In Bratislava, at least, it seems as if the SBS law has only forced the mafia to legalise its activities, not to change its ways.

In the Old Town, almost every business, including bookshops and second-hand clothing stores, has a sticker in the window claiming its premises are protected by some SBS company. Kösegi says that most of these stores are connected to a central dispatch, meaning that if something happens, the SBS will send a patrol. This simple service costs about €200 a month.

A-Team System, Ivan Jakšík’s former company, appears to be one of the most successful, with its stickers appearing on pubs and gaming parlours from the outskirts of Dúbravka to the Old Town. Borbély’s former DKFB is also well represented among Bratislava casinos, bars and discos.

“SBS companies multiplied as an answer to the need to legalise extortion after the police began taking more aggressive action against the crime,” said a high-ranking policeman from the Organised Crime Unit, who asked for anonymity to be able to talk more freely. “The only difference from the past is that now they actually perform some kind of service.”

Officially, however, the police do not believe that extortion is a widespread problem. “In recent years extortion cases have been infrequent,” said Polačiková, who did not comment on cases of SBS companies controlled by known mafia members. “We will not comment on police suspicions because they are based on operational information that the police never discuss.”

Self-extortion?

Compared to a decade ago, organised crime groups now own far more pubs, nightclubs and restaurants. Interestingly, many of these also bear SBS stickers. So is someone extorting the mafia?

The Kryštál Bar in downtown Bratislava, for example, is partly owned by Ivan Jakšík through the FO-SA Gama company.

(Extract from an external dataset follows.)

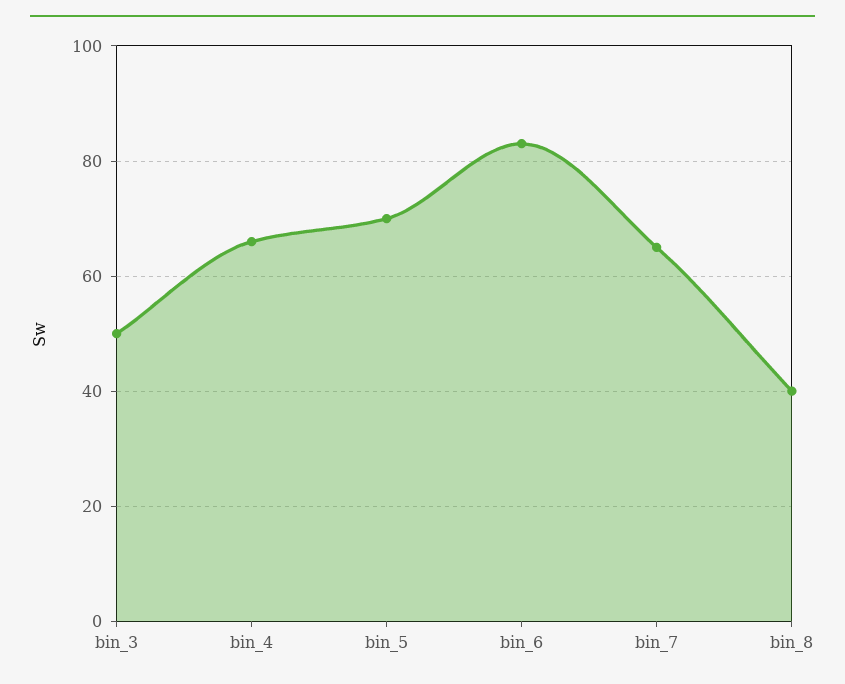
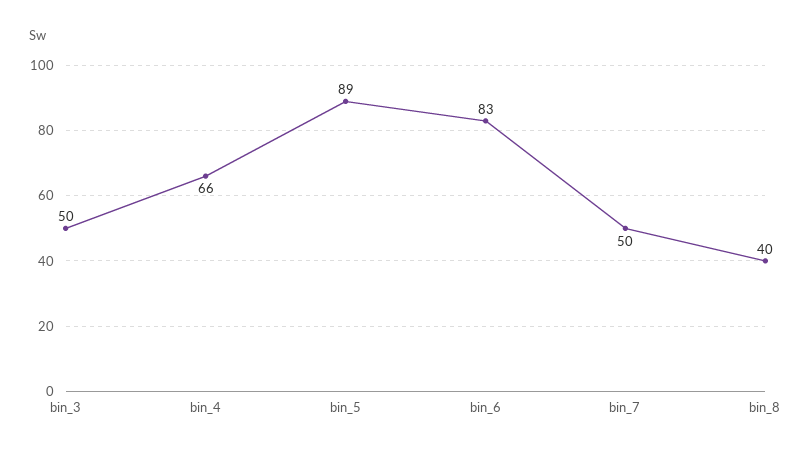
bin_5: 70 -> 89
bin_7: 65 -> 50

On its door is a sticker advertising A-Team system, Jakšík’s former company.

In Košice, a building housing the RR Night Club brothel and several other firms close to Róbert Okoličány, who police believe to be head of the local mafia, is guarded by the Security Group SBS. Police believe that this SBS is controlled by Okoličány himself.

“Having one company you own provide security to another of your firms is a useful way of laundering money,” said the police source.

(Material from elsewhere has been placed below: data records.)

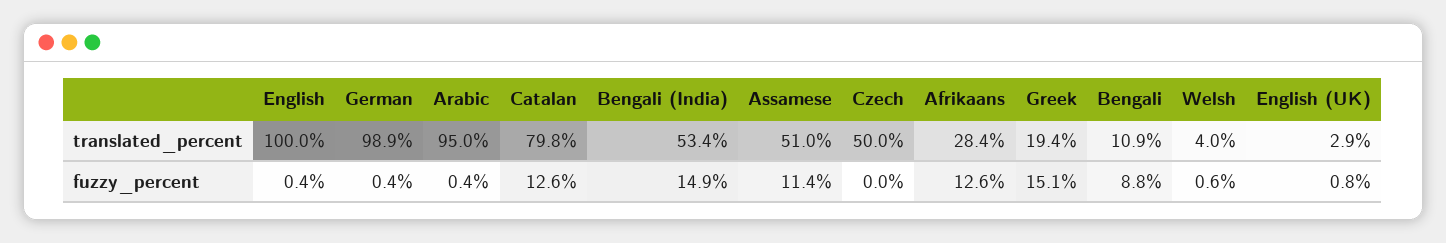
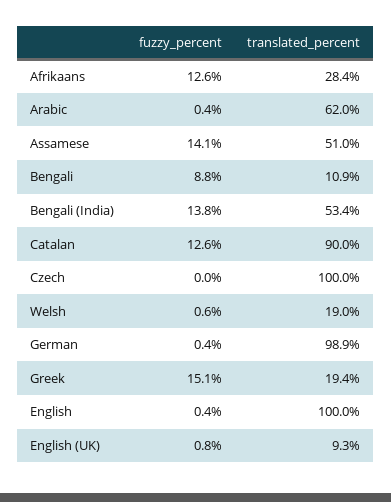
Arabic, translated_percent: 95 -> 62
Catalan, translated_percent: 79.8 -> 90
Czech, translated_percent: 50 -> 100
Welsh, translated_percent: 4 -> 19
English (UK), translated_percent: 2.9 -> 9.3
Bengali (India), fuzzy_percent: 14.9 -> 13.8
Assamese, fuzzy_percent: 11.4 -> 14.1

But Borbély, whose pawn shop on Obchodná Street in downtown Bratislava is guarded by an SBS company from his ‘portfolio’, said that such stickers serve as a warning to other would-be ‘protectors’ that the site belongs to him. “It’s like a kind of advertising,” he said.

Few entrepreneurs were willing to discuss the SBS company they employed, or why they needed protection. But many said they themselves had sought out protection before opening – they had been afraid to run the risk of a ‘visit’.